COVID-19’s Unequal Impact
COVID has disproportionately affected racial/ethnic groups in Maryland and nationwide, with Black and Hispanic people succumbing to the disease at higher rates.
Health disparities that existed prior to the pandemic have worsened over the past year. And, as our state progresses in its vaccine rollout, the same pattern can be seen.
To the extent “vaccine hesitancy” is a contributor to disparities, we need to offer information and let people see their family, friends, and colleagues receive the vaccine. Your hospitals continue to educate their own teams, patients, and community members to influence informed decision making around COVID-19 vaccination. On Friday Gov. Hogan unveiled a GoVAX public information campaign aimed largely at ensuring vulnerable groups know the benefits of vaccination and how to receive it.

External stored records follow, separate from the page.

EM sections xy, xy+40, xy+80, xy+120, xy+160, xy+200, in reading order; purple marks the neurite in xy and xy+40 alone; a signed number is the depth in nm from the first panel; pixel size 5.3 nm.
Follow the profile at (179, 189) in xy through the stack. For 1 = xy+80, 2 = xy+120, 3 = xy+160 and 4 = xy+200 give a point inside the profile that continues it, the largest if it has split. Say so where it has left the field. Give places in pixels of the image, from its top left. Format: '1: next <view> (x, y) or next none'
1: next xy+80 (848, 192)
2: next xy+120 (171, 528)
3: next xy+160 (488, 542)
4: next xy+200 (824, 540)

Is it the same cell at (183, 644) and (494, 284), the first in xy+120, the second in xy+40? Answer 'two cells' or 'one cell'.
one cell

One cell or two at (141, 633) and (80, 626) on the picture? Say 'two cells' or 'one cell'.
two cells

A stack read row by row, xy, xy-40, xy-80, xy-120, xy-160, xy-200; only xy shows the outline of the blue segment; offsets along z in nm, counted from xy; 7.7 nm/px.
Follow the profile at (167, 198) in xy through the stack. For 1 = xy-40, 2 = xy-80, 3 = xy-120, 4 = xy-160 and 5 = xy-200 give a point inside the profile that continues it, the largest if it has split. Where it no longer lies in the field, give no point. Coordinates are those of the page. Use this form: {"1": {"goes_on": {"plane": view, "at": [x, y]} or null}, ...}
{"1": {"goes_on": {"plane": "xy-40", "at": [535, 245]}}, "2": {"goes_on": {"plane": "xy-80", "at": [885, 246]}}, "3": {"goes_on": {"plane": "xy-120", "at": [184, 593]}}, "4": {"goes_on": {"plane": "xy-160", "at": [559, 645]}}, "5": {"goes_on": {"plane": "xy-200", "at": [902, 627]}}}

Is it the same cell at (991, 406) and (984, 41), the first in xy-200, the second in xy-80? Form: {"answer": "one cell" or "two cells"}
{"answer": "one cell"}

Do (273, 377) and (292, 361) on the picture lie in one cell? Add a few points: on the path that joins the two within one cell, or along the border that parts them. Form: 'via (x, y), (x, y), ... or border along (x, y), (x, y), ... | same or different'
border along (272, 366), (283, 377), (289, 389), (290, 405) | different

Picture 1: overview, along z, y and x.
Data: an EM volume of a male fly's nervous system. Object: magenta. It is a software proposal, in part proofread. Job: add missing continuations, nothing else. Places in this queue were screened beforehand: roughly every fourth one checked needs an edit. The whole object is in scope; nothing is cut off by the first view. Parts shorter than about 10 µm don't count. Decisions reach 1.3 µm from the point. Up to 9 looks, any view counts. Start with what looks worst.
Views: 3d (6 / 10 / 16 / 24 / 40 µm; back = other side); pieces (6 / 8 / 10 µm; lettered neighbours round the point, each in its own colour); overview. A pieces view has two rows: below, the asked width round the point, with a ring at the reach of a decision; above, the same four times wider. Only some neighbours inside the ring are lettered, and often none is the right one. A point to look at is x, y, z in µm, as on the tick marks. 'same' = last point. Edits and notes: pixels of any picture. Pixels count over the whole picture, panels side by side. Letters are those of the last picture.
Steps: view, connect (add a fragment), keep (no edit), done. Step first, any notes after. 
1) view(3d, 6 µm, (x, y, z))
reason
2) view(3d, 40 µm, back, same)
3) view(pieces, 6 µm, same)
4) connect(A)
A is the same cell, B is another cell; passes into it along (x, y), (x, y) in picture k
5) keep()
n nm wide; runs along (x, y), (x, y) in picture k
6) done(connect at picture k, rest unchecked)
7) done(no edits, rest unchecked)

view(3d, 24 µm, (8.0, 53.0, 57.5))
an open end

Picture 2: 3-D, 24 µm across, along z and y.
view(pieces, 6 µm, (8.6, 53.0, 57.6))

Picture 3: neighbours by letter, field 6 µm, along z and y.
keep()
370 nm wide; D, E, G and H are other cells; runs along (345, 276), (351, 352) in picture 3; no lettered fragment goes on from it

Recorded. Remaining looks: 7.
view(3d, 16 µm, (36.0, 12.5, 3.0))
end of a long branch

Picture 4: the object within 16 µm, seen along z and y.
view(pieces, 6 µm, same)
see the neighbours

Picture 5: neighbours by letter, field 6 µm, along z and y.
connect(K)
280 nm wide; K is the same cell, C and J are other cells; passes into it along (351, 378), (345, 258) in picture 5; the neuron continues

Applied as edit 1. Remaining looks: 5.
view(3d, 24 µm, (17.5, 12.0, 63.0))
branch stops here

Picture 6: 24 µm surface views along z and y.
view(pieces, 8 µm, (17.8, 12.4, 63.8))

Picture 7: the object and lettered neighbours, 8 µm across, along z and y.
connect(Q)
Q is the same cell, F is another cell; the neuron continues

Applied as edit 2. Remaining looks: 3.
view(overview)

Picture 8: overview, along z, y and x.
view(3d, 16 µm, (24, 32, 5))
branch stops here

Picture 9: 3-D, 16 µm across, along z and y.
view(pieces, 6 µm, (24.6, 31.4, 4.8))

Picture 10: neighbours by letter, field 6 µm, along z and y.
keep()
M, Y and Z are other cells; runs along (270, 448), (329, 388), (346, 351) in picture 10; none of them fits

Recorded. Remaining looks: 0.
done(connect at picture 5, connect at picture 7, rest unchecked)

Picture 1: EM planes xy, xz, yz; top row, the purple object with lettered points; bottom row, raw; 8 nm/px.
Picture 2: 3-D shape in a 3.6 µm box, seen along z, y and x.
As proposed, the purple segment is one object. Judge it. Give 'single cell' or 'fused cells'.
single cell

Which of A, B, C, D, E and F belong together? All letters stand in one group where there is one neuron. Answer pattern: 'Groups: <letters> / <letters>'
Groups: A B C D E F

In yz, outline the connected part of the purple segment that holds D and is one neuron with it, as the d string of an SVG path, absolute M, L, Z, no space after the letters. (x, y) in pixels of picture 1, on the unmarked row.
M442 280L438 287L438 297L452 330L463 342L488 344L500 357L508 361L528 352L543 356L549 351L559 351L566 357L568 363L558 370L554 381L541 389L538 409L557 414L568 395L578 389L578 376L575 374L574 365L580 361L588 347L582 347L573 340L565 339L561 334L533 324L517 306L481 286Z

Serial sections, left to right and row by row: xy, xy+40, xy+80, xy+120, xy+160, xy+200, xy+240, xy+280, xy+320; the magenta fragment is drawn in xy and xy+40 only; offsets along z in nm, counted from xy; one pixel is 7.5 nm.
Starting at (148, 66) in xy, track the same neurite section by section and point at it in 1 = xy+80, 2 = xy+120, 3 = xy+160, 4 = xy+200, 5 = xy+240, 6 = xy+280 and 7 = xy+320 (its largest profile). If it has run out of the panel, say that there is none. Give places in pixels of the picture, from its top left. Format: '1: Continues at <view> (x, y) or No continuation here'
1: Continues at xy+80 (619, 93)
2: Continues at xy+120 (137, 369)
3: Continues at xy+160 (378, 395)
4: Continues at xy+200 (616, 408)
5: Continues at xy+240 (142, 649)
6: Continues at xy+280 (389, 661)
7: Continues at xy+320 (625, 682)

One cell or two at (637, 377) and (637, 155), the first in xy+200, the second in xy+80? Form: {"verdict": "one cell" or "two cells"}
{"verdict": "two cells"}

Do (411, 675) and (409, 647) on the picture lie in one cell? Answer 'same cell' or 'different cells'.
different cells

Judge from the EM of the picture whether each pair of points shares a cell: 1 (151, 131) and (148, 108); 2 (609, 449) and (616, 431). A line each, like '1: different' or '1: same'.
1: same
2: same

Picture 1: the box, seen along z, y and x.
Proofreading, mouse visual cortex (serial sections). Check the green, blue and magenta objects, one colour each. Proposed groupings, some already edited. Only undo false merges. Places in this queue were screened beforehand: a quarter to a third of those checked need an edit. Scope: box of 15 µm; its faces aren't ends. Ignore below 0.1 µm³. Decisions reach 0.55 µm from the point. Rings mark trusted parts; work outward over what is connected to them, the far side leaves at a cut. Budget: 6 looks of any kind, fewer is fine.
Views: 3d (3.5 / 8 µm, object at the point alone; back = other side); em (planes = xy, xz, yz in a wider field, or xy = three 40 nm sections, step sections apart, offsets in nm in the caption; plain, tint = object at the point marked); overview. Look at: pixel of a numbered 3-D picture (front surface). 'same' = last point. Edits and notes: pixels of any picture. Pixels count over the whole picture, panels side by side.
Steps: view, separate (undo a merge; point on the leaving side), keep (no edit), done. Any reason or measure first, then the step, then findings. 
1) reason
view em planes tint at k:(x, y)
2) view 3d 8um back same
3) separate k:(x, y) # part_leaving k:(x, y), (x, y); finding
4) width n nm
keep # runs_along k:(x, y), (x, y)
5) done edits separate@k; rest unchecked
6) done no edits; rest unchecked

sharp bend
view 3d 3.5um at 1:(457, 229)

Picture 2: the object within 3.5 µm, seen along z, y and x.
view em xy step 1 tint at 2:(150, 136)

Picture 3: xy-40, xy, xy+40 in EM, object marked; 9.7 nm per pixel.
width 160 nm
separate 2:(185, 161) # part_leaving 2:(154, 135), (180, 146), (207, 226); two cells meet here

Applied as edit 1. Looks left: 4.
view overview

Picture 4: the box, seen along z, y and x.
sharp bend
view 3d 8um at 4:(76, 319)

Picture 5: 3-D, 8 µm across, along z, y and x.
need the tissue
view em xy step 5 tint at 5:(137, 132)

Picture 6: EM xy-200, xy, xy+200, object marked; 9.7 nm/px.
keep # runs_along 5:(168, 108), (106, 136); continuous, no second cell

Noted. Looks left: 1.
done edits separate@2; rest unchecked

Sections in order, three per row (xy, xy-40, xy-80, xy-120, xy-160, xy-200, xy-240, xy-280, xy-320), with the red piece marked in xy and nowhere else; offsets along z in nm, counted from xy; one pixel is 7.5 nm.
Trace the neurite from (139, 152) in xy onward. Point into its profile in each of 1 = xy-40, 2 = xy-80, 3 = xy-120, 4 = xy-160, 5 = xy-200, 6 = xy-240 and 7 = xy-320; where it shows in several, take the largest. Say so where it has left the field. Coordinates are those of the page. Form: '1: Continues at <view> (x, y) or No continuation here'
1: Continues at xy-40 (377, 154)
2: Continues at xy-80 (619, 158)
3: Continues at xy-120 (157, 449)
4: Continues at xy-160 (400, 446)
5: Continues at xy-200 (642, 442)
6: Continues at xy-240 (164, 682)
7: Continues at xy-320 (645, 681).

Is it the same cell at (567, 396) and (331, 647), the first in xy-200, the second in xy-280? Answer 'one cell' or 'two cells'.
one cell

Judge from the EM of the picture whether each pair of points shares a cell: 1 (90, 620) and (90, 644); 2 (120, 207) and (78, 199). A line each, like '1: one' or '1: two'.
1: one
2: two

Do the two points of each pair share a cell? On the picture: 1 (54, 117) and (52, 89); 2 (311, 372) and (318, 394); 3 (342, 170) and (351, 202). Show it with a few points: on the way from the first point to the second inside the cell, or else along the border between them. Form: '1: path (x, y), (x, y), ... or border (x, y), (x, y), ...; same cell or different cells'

Last week MHA and our field came out in force to back legislation to boost health equity, including one bill to promote implicit bias training for health care workers and another to establish Health Equity Resource Communities.
At the national level, President Biden signed four executive orders advancing racial equity and committed to “embedding racial equity across his administration’s response to COVID-19 and the economic crisis.”
These challenges seem never-ending, but Maryland is better positioned than most states to address them. Working together—hospitals, community partners, and state and local government—we can tackle disparities, achieve greater health equity, and advance the health of all Marylanders.